This is Exercise 17 of Chapter 6 from Stein and Shakarchi Complex analysis
Let $f$ be an infinitely differentiable function on $\mathbb{R}$ that has compact support, or more generally, let $f$ belongs to the Schwartz space. Consider $$I(s)=\frac{1}{\Gamma(s)}\int^\infty_0 f(x)x^{s-1}\, dx$$ (a) Observe that $I(s)$ is holomorphic for $Re(s)>0$. Prove that $I$ has an analytic continuation as an entire function in the complex plane.
(b) Prove that $I(0)=0$, and more generally $$I(-n)=(-1)^nf^{(n+1)}(0)$$ for all $n\geq 0$.
There is also a hint which tells us to show the formula $$I(s)=\frac{(-1)^k}{\Gamma(s+k)}\int^\infty_0 f^{(k)}(x)x^{s+k-1}\, dx$$ I have no difficulty in showing this and proving part (a), where I used this formula to define $I(s)$ for $Re(s)>-k$.

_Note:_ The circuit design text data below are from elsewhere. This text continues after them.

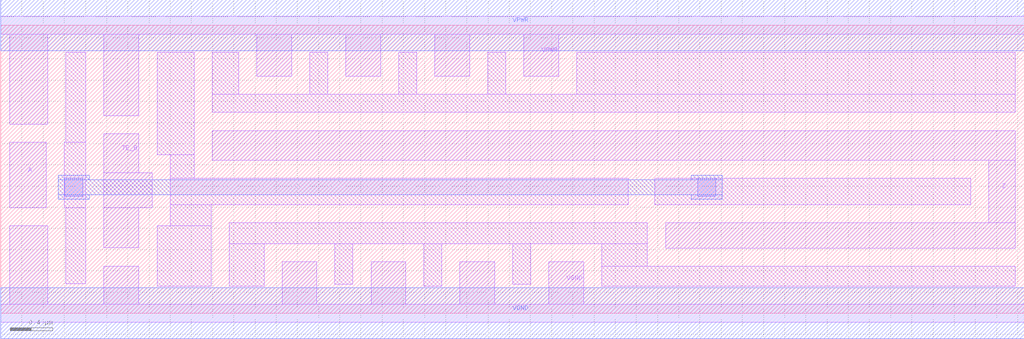
<source format=lef>
# Copyright 2020 The SkyWater PDK Authors
#
# Licensed under the Apache License, Version 2.0 (the "License");
# you may not use this file except in compliance with the License.
# You may obtain a copy of the License at
#
#     https://www.apache.org/licenses/LICENSE-2.0
#
# Unless required by applicable law or agreed to in writing, software
# distributed under the License is distributed on an "AS IS" BASIS,
# WITHOUT WARRANTIES OR CONDITIONS OF ANY KIND, either express or implied.
# See the License for the specific language governing permissions and
# limitations under the License.
#
# SPDX-License-Identifier: Apache-2.0

VERSION 5.5 ;
NAMESCASESENSITIVE ON ;
BUSBITCHARS "[]" ;
DIVIDERCHAR "/" ;
MACRO sky130_fd_sc_hd__ebufn_8
  CLASS CORE ;
  SOURCE USER ;
  ORIGIN  0.000000  0.000000 ;
  SIZE  9.660000 BY  2.720000 ;
  SYMMETRY X Y R90 ;
  SITE unithd ;
  PIN A
    ANTENNAGATEAREA  0.495000 ;
    DIRECTION INPUT ;
    USE SIGNAL ;
    PORT
      LAYER li1 ;
        RECT 0.085000 0.995000 0.430000 1.615000 ;
    END
  END A
  PIN TE_B
    ANTENNAGATEAREA  1.375500 ;
    DIRECTION INPUT ;
    USE SIGNAL ;
    PORT
      LAYER li1 ;
        RECT 0.970000 0.620000 1.305000 0.995000 ;
        RECT 0.970000 0.995000 1.430000 1.325000 ;
        RECT 0.970000 1.325000 1.305000 1.695000 ;
    END
  END TE_B
  PIN Z
    ANTENNADIFFAREA  1.782000 ;
    DIRECTION OUTPUT ;
    USE SIGNAL ;
    PORT
      LAYER li1 ;
        RECT 1.995000 1.445000 9.575000 1.725000 ;
        RECT 6.275000 0.615000 9.575000 0.855000 ;
        RECT 9.325000 0.855000 9.575000 1.445000 ;
    END
  END Z
  PIN VGND
    DIRECTION INOUT ;
    SHAPE ABUTMENT ;
    USE GROUND ;
    PORT
      LAYER li1 ;
        RECT 0.000000 -0.085000 9.660000 0.085000 ;
        RECT 0.085000  0.085000 0.445000 0.825000 ;
        RECT 0.970000  0.085000 1.305000 0.445000 ;
        RECT 2.655000  0.085000 2.985000 0.485000 ;
        RECT 3.495000  0.085000 3.825000 0.485000 ;
        RECT 4.335000  0.085000 4.665000 0.485000 ;
        RECT 5.175000  0.085000 5.505000 0.485000 ;
    END
    PORT
      LAYER met1 ;
        RECT 0.000000 -0.240000 9.660000 0.240000 ;
    END
  END VGND
  PIN VPWR
    DIRECTION INOUT ;
    SHAPE ABUTMENT ;
    USE POWER ;
    PORT
      LAYER li1 ;
        RECT 0.000000 2.635000 9.660000 2.805000 ;
        RECT 0.085000 1.785000 0.445000 2.635000 ;
        RECT 0.970000 1.865000 1.305000 2.635000 ;
        RECT 2.415000 2.235000 2.745000 2.635000 ;
        RECT 3.255000 2.235000 3.585000 2.635000 ;
        RECT 4.095000 2.235000 4.425000 2.635000 ;
        RECT 4.935000 2.235000 5.265000 2.635000 ;
    END
    PORT
      LAYER met1 ;
        RECT 0.000000 2.480000 9.660000 2.960000 ;
    END
  END VPWR
  OBS
    LAYER li1 ;
      RECT 0.600000 0.995000 0.800000 1.615000 ;
      RECT 0.615000 0.280000 0.800000 0.995000 ;
      RECT 0.615000 1.615000 0.800000 2.465000 ;
      RECT 1.475000 0.255000 1.985000 0.825000 ;
      RECT 1.475000 1.495000 1.825000 2.465000 ;
      RECT 1.600000 0.825000 1.985000 1.025000 ;
      RECT 1.600000 1.025000 5.925000 1.275000 ;
      RECT 1.600000 1.275000 1.825000 1.495000 ;
      RECT 1.995000 1.895000 9.575000 2.065000 ;
      RECT 1.995000 2.065000 2.245000 2.465000 ;
      RECT 2.155000 0.255000 2.485000 0.655000 ;
      RECT 2.155000 0.655000 6.105000 0.855000 ;
      RECT 2.915000 2.065000 3.085000 2.465000 ;
      RECT 3.155000 0.275000 3.325000 0.655000 ;
      RECT 3.755000 2.065000 3.925000 2.465000 ;
      RECT 3.995000 0.255000 4.165000 0.655000 ;
      RECT 4.595000 2.065000 4.765000 2.465000 ;
      RECT 4.835000 0.275000 5.005000 0.655000 ;
      RECT 5.435000 2.065000 9.575000 2.465000 ;
      RECT 5.675000 0.255000 9.575000 0.445000 ;
      RECT 5.675000 0.445000 6.105000 0.655000 ;
      RECT 6.175000 1.025000 9.155000 1.275000 ;
    LAYER mcon ;
      RECT 0.605000 1.105000 0.775000 1.275000 ;
      RECT 6.580000 1.105000 6.750000 1.275000 ;
    LAYER met1 ;
      RECT 0.545000 1.075000 0.835000 1.120000 ;
      RECT 0.545000 1.120000 6.810000 1.260000 ;
      RECT 0.545000 1.260000 0.835000 1.305000 ;
      RECT 6.520000 1.075000 6.810000 1.120000 ;
      RECT 6.520000 1.260000 6.810000 1.305000 ;
  END
END sky130_fd_sc_hd__ebufn_8

</source>
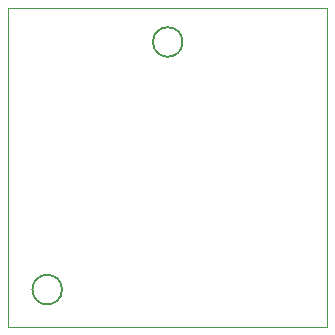
<source format=gbr>
%TF.GenerationSoftware,KiCad,Pcbnew,8.0.3*%
%TF.CreationDate,2024-10-22T13:15:51-04:00*%
%TF.ProjectId,puzzle-piece-battery-pcb,70757a7a-6c65-42d7-9069-6563652d6261,rev?*%
%TF.SameCoordinates,Original*%
%TF.FileFunction,Profile,NP*%
%FSLAX46Y46*%
G04 Gerber Fmt 4.6, Leading zero omitted, Abs format (unit mm)*
G04 Created by KiCad (PCBNEW 8.0.3) date 2024-10-22 13:15:51*
%MOMM*%
%LPD*%
G01*
G04 APERTURE LIST*
%TA.AperFunction,Profile*%
%ADD10C,0.200000*%
%TD*%
%TA.AperFunction,Profile*%
%ADD11C,0.050000*%
%TD*%
G04 APERTURE END LIST*
D10*
X167043000Y-93357000D02*
G75*
G02*
X164543000Y-93357000I-1250000J0D01*
G01*
X164543000Y-93357000D02*
G75*
G02*
X167043000Y-93357000I1250000J0D01*
G01*
X177250000Y-72393000D02*
G75*
G02*
X174750000Y-72393000I-1250000J0D01*
G01*
X174750000Y-72393000D02*
G75*
G02*
X177250000Y-72393000I1250000J0D01*
G01*
D11*
X162500000Y-69500000D02*
X189500000Y-69500000D01*
X189500000Y-96500000D01*
X162500000Y-96500000D01*
X162500000Y-69500000D01*
M02*

</source>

However, I couldn't prove the second part, not even $I(0)=0$. Let's say $s=0$, then we may choose $k=1$. By $\Gamma(1)=1$ and the fact that $f$ belongs to the Schwartz space (which means $f$ and all its derivatives decay faster than any polynomials), we could obtain $I(0)=f(0)$, which is non-zero in general.
I must have made some mistakes here, because my calculation above doesn't hold for $f(x)=e^{-x^2}$, which I believe satisfy the given conditions.
EDIT: This is likely a typo from the book. $I(0)=f(0)$ and $I(-n)=(-1)^nf^{(n)}(0)$ are the correct answers.
$$\int_0^\infty f(x)x^{s-1}dx=\sum_{k=0}^K \frac{f^{(k)}(0)}{k! (s+k)}+\int_0^1 (f(x)-\sum_{k=0}^K f^{(k)}(0)\frac{x^k}{k!})x^{s-1}dx+\int_1^\infty f(x)x^{s-1}dx$$ The RHS gives the meromorphic continuation to $\Re(s) > -K-1$